Several studies have examined the connection between anxiety and thyroid function. In one particular study, it was discovered that individuals with subclinical hypothyroidism and subclinical hyperthyroidism exhibited elevated anxiety scores compared to those who had normal thyroid function (22). The results of this study are similar to this study. Namely, the anxiety score of people with thyroid disorders is higher than those with euthyroid. Another study with almost the same results stated that the symptoms of anxiety and depression were felt more severely by people with overt hypothyroidism and overt hyperthyroidism (23). Research on sufferers of hyperthyroidism also showed that the hyperthyroid sufferer group had higher anxiety and depression scores than the euthyroid group.
Research limitations & medical implications
In this research, the researcher encountered certain limitations. These limitations were identified as follows:
1. It was discovered that the researcher faced difficulties in regularly accessing full-text journals, leading to prolonged search efforts.

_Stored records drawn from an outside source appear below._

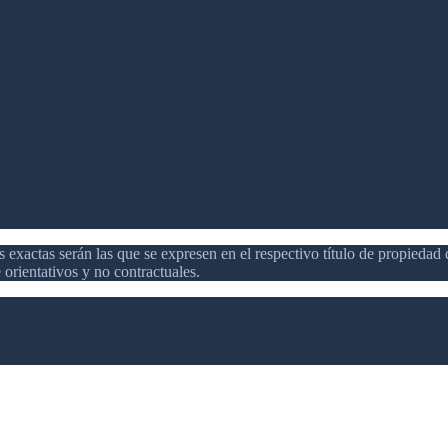
 exactas serán las que se expresen en el respectivo título de propieda
orientativos y no contractuales.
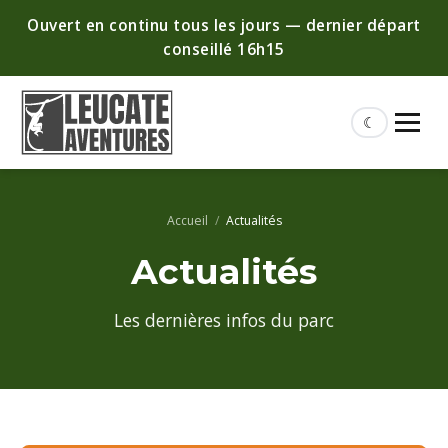
Ouvert en continu tous les jours — dernier départ
conseillé 16h15
☾
Accueil
/
Actualités
Actualités
Les dernières infos du parc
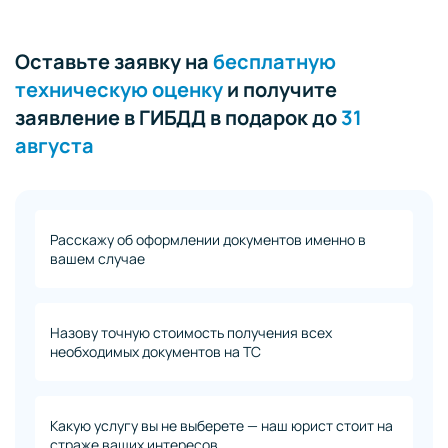
Оставьте заявку на
бесплатную
техническую оценку
и получите
заявление в ГИБДД в подарок до
31
августа
Расскажу об оформлении документов именно в
вашем случае
Назову точную стоимость получения всех
необходимых документов на ТС
Какую услугу вы не выберете — наш юрист стоит на
страже ваших интересов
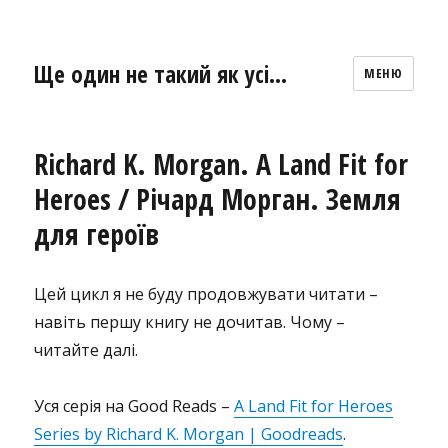
Ще один не такий як усі…
МЕНЮ
Richard K. Morgan. A Land Fit for
Heroes / Річард Морган. Земля
для героїв
Цей цикл я не буду продовжувати читати –
навіть першу книгу не дочитав. Чому –
читайте далі.
Уся серія на Good Reads –
A Land Fit for Heroes
Series by Richard K. Morgan | Goodreads
.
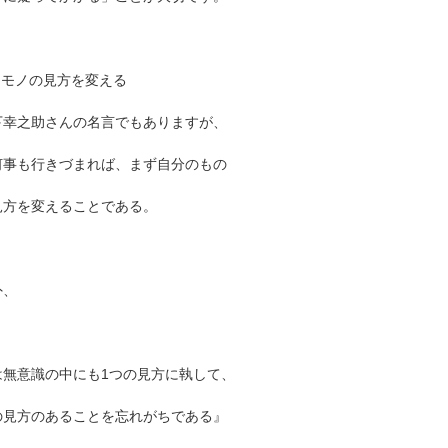
. モノの見方を変える
下幸之助さんの名言でもありますが、
何事も行きづまれば、まず自分のもの
見方を変えることである。
外、
は無意識の中にも1つの見方に執して、
の見方のあることを忘れがちである』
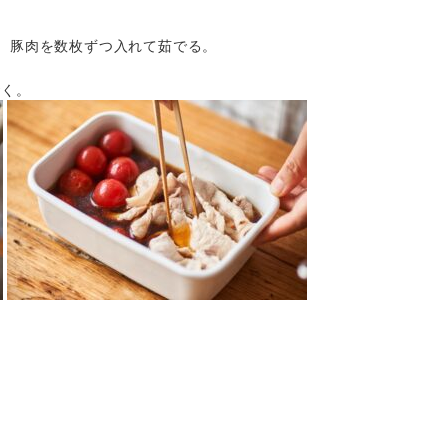
し、豚肉を数枚ずつ入れて茹でる。
おく。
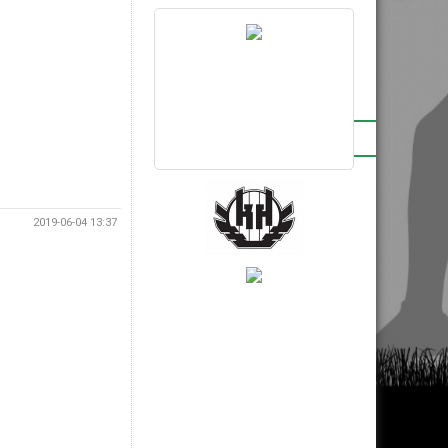
BRONSPARTNERS
INSTAGRAM
2019-06-04 13:37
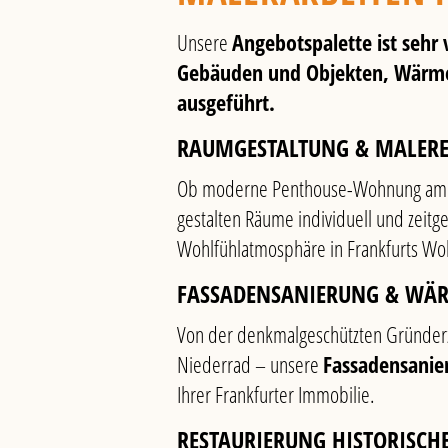
Unsere
Angebotspalette ist sehr v
Gebäuden und Objekten, Wärme
ausgeführt.
RAUMGESTALTUNG & MALERE
Ob moderne Penthouse-Wohnung am Ma
gestalten Räume individuell und zeit
Wohlfühlatmosphäre in Frankfurts W
FASSADENSANIERUNG & WÄ
Von der denkmalgeschützten Gründerz
Niederrad – unsere
Fassadensanie
Ihrer Frankfurter Immobilie.
RESTAURIERUNG HISTORISCH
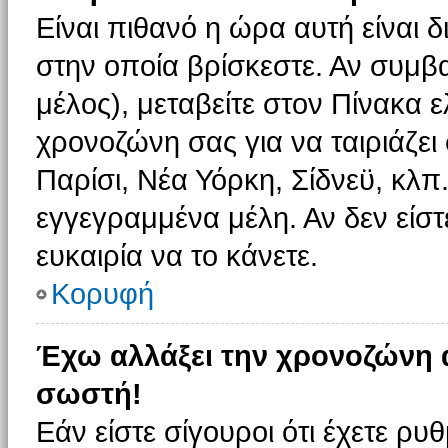
Είναι πιθανό η ώρα αυτή είναι
στην οποία βρίσκεστε. Αν συμβα
μέλος), μεταβείτε στον Πίνακα 
χρονοζώνη σας για να ταιριάζει 
Παρίσι, Νέα Υόρκη, Σίδνεϋ, κλπ
εγγεγραμμένα μέλη. Αν δεν είστ
ευκαιρία να το κάνετε.
Κορυφή
Έχω αλλάξει την χρονοζώνη α
σωστή!
Εάν είστε σίγουροι ότι έχετε ρυ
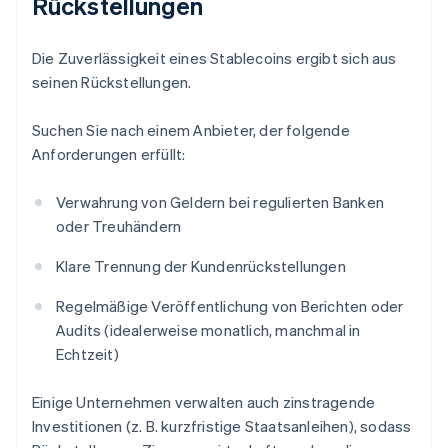
Rückstellungen
Die Zuverlässigkeit eines Stablecoins ergibt sich aus
seinen Rückstellungen.
Suchen Sie nach einem Anbieter, der folgende
Anforderungen erfüllt:
Verwahrung von Geldern bei regulierten Banken
oder Treuhändern
Klare Trennung der Kundenrückstellungen
Regelmäßige Veröffentlichung von Berichten oder
Audits (idealerweise monatlich, manchmal in
Echtzeit)
Einige Unternehmen verwalten auch zinstragende
Investitionen (z. B. kurzfristige Staatsanleihen), sodass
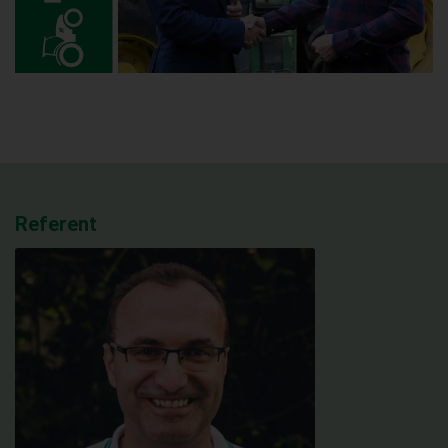
Referent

2. The researcher required additional time to gather relevant journals related to the research problem for appropriate referencing.
3. More time was needed by the author to comprehensively analyze and understand the journal contents and to compile journals or books relevant to the research problem for suitable reference sources.
4. The availability of journals pertaining to research variables concerning the characteristics of Graves' disease with an ECG SND picture was limited.
5. Researchers were able to find, at the very least, one journal that provided in-depth results on the characteristics of Graves' disease with an ECG SND picture.
The study's findings suggest a connection between Graves' disease and the occurrence of an ECG picture of Sick Sinus Syndrome (SSS). Based on these study results, it is anticipated that healthcare professionals will gain a better understanding of the characteristics of individuals with anxiety disorders in Graves' disease who exhibit an ECG picture of Sick Sinus Syndrome (SSS).
CONCLUSION
After going through a sequence of procedures and considering research outcomes from Scopus and Sinta indexed journals that focus on the characteristics of systematic reviews in patients with diffuse toxic and non-toxic goiter displaying an ECG pattern of SND, we can draw the conclusion that the majority of these journals address the correlation between age and gender as risk factors for Graves' disease.
From the subsections examined, it is evident that the risk factors for Graves' disease are established based on age, gender, and lifestyle. Additionally, Graves' disease is linked to anxiety disorders and the presence of an SND ECG pattern.
Authors’ contributions
The author acknowledges exclusive accountability for the subsequent tasks: conceptualization and design of the study, gathering of data, analysis and result interpretation, as well as the preparation of the manuscript. The final manuscript was reviewed and endorsed by all authors.
Conflicts of interest
The authors confirm that there are no conflicts of interest involving any financial organizations in relation to the content discussed in the manuscript.